Cementing its expertise in the DRC

Through a partnership with process technologies specialist Outotec, MetC Engineering is in the process of delivering a new process plant for DRC-based private firm Chemaf’s already-operational Mutoshi mine, situated on the outskirts of Kolwezi.

“Our scope includes engineering, procurement and logistics for a 48 000 tpa copper metal and 16 000 tpa cobalt hydroxide process plant,” Tatalias describes.

Having overseen the development of Metorex’s Ruashi project and working with ENRC (now ERG Africa) for four years, the MD has long-standing experience in the DRC.

Project execution commenced in February 2018 and to date is 30% complete. There have been some delays and the need to restructure project financing.

“Closure on this is imminent and we are expecting to resume work shortly and complete the project with first metal forecast for Q3, 2020,” Tatalias outlines.

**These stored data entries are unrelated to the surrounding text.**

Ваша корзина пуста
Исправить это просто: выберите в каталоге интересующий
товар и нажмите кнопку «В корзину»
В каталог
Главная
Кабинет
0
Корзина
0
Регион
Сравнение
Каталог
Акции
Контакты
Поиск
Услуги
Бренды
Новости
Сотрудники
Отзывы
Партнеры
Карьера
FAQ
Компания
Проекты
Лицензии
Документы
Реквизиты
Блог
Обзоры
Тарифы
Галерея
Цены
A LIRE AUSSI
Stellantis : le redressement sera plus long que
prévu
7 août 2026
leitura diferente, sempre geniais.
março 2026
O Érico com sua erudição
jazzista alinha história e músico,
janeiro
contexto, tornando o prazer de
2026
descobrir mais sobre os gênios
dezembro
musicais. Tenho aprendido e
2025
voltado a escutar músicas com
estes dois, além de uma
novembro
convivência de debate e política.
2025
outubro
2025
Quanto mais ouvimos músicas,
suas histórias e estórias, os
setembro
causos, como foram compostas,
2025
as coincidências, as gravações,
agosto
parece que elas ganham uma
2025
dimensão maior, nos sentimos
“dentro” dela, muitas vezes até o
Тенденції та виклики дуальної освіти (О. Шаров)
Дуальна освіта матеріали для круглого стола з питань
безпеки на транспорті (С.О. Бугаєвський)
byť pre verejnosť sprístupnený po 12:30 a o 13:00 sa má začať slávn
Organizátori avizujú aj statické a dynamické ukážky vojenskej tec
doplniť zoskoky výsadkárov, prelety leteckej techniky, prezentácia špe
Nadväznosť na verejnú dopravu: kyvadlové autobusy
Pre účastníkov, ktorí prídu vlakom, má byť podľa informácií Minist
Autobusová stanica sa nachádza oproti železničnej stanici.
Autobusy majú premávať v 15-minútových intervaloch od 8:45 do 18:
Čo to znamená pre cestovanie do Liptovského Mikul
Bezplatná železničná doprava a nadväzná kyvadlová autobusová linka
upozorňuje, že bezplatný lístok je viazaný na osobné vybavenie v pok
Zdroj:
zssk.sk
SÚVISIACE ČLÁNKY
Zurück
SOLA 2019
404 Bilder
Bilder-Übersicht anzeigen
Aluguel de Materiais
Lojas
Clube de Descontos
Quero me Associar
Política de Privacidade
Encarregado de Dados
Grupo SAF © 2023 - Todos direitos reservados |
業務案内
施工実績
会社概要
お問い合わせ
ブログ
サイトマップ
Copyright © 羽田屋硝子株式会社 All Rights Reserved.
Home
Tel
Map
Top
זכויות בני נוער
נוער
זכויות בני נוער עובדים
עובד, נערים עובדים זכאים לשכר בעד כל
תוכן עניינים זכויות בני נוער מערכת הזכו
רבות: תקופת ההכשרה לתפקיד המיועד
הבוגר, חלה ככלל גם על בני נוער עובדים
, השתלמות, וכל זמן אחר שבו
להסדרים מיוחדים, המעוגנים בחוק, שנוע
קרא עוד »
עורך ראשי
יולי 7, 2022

Construction at Mutoshi is being completed by the Chemaf construction team. Tanks and thickeners are being supplied by Outec with detailed engineering civil and structural steel done by METC Engineering.

More recently, MetC Engineering was appointed to complete the detailed engineering and procurement for Ivanhoe Mines’ Kipushi zinc-copper mine in the Katanga province of the DRC.

The Kipushi mine has been in care and maintenance for a number of years and this project will restart this historic mine and reinvigorate the town of Kipushi. The design entails the delivery an 800 000 tpa high grade zinc concentrate process plant.

Still in the DRC, the company has completed a debottlenecking study of milling operations at Banro’s Twangiza gold mine in North Kivu Province and identified the need to upgrade the milling section. Together with FLSmidth, MetC Engineering is currently executing a circuit upgrade with the addition of a new milling unit to the plant.